O espaço iluminado por luzinhas penduradas na porta de entrada funciona no centro comercial Paseo Kolman, na região central da cidade. Se diferencia pelas baguetes recheadas com carnes nobres, como entrecot, filé e camarão. Mas o que chama atenção no cardápio, para os clientes que visitam o lugar pela primeira vez, são os pratos exóticos: jacaré, rã e escargot.
- A gente é bem aberto, fiquei curiosa – contou a bancária Alice Corrêa, 29 anos, ao lado do namorado, ao observar a rã com limão e outras especiarias.
Os alimentos incomuns são buscados no aeroporto Salgado Filho, encomendas que chegam de São Paulo e do Pantanal sul-matogrossense. O jacaré, incluído no menu como uma experiência, teve o estoque esgotado em poucos dias, e o peixe-sapo é negociado pelo empresário – também conhecido como tamboril, ou peixe-pescador, o filé é muito apreciado na França, segundo o cozinheiro, e já foi o prato principal de concursos de chefs, na televisão.
A rã e o escargot foram preparados pela primeira vez no último sábado (16). Grelhado com óleo e manteiga, o anfíbio ganha ervas finas e vinho branco. Tem textura de carne de frango, porém, o paladar é distinto, quase como um peixe – a experiência da reportagem de GZH é amadora, de quem nunca havia provado a iguaria. Dentes de alho finalizam a montagem, que pode ser complementada com molho chimichurri e maionese caseira.
O escargot, fora do caracol, é gratinado no forno com conhaque e queijo gorgonzola. Servido sobre baguetes fatiadas, assemelha-se a um fruto do mar, como o marisco, mas na boca gera sensação de se estar mordendo um cogumelo.
Os demais pratos podem ser conferidos no instagram do restaurante.
Luciane exerce outro papel no empreendimento, além da contabilidade: faz questão de estar ao lado do marido na explicação dos pratos, e parece carregar na memória um livro de receitas, ao citar os banquetes já proporcionados.

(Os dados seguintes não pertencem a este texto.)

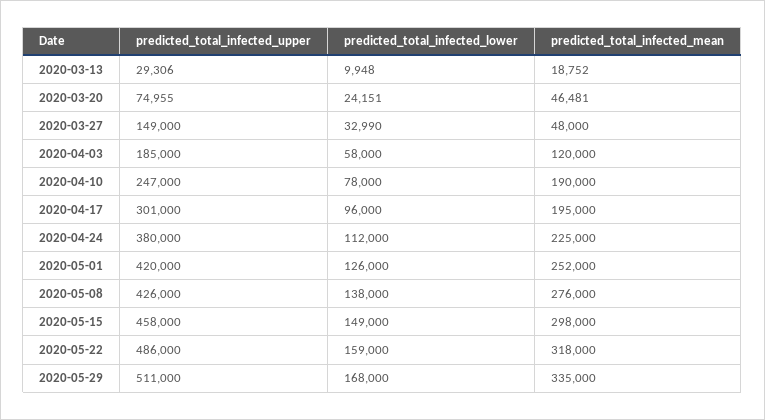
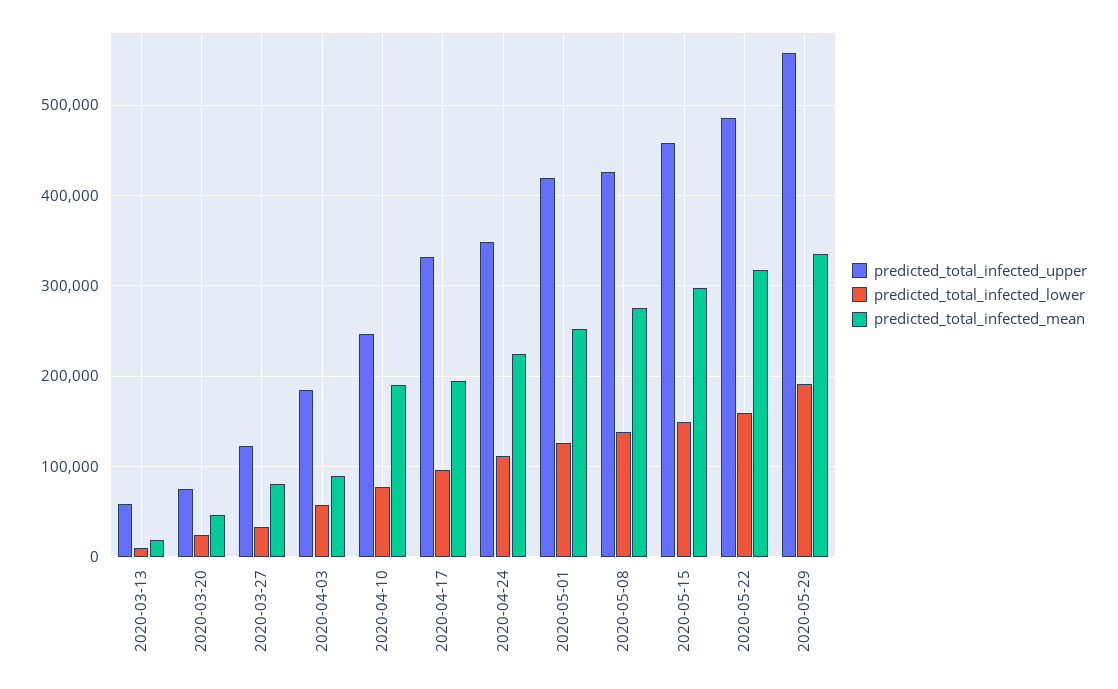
  {
    "predicted_total_infected_upper": {
-     "2020-03-13": 29306,
+     "2020-03-13": 60000,
      "2020-03-20": 74955,
-     "2020-03-27": 149000,
+     "2020-03-27": 120000,
      "2020-04-03": 185000,
      "2020-04-10": 247000,
-     "2020-04-17": 301000,
+     "2020-04-17": 330000,
-     "2020-04-24": 380000,
+     "2020-04-24": 350000,
      "2020-05-01": 420000,
      "2020-05-08": 426000,
      "2020-05-15": 458000,
      "2020-05-22": 486000,
-     "2020-05-29": 511000
+     "2020-05-29": 560000
    },
    "predicted_total_infected_lower": {
      "2020-03-13": 9948,
      "2020-03-20": 24151,
      "2020-03-27": 32990,
      "2020-04-03": 58000,
      "2020-04-10": 78000,
      "2020-04-17": 96000,
      "2020-04-24": 112000,
      "2020-05-01": 126000,
      "2020-05-08": 138000,
      "2020-05-15": 149000,
      "2020-05-22": 159000,
-     "2020-05-29": 168000
+     "2020-05-29": 190000
    },
    "predicted_total_infected_mean": {
      "2020-03-13": 18752,
      "2020-03-20": 46481,
-     "2020-03-27": 48000,
+     "2020-03-27": 80000,
-     "2020-04-03": 120000,
+     "2020-04-03": 90000,
      "2020-04-10": 190000,
      "2020-04-17": 195000,
      "2020-04-24": 225000,
      "2020-05-01": 252000,
      "2020-05-08": 276000,
      "2020-05-15": 298000,
      "2020-05-22": 318000,
      "2020-05-29": 335000
    }
  }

Além do prazer por trabalhar com o público, ela comemora o tempo que passa ao lado da família.
- A gente nunca se desgruda – complementa.
De jeitão orgulhoso, o "dono" das panelas sai da cozinha e caminha até as mesas para questionar se o preparo estava conforme o esperado. Com a panela da avó na mão, remete novamente à satisfação do que acabara de ouvir do cliente, e abraça esposa e filho. A alquimia dos temperos e o carinho entre os familiares parecem se misturar. O chef se vira, aponta para o copo de chope quase vazio e alerta um dos seus garçons, em tom mais formal, sem deixar de ser cordial:
- Tá faltando chope aqui – arrancando outro sorriso de quem escreveu a reportagem.